Gather every line in the records below that contains the word "Familiarmente", matching its capitalization exactly.

+++ Exercise data

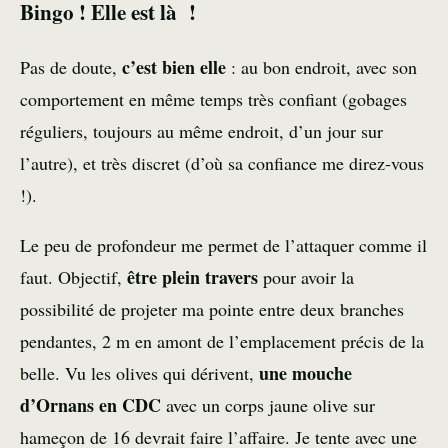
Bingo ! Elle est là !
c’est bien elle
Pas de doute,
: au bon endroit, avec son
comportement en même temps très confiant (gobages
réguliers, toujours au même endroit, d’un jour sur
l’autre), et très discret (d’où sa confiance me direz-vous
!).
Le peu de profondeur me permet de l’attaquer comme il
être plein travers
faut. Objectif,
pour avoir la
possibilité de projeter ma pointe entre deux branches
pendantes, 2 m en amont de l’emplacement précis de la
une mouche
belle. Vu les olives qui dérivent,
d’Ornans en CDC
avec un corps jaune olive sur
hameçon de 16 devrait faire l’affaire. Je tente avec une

++++++
+++ Exercise data

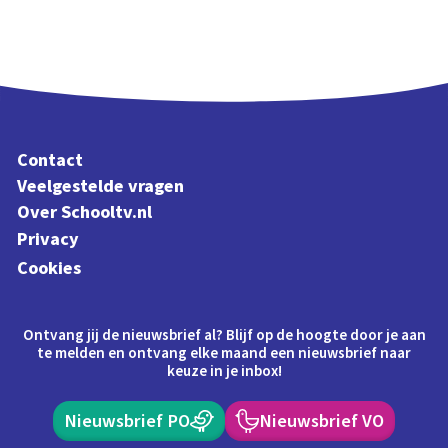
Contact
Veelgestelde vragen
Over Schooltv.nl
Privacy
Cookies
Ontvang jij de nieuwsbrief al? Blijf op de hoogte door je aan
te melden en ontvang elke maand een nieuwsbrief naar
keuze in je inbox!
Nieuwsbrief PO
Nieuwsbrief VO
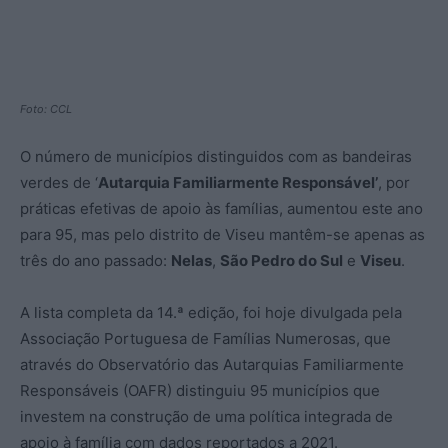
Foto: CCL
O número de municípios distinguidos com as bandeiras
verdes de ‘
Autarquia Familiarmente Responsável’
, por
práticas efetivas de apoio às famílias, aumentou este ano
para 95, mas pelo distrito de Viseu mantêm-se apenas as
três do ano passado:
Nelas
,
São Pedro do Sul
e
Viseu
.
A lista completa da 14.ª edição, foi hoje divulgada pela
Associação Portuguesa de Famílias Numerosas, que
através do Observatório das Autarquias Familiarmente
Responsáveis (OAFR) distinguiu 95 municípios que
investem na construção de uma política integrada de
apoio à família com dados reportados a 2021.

++++++

## [Output]
Autarquia Familiarmente Responsável’
através do Observatório das Autarquias Familiarmente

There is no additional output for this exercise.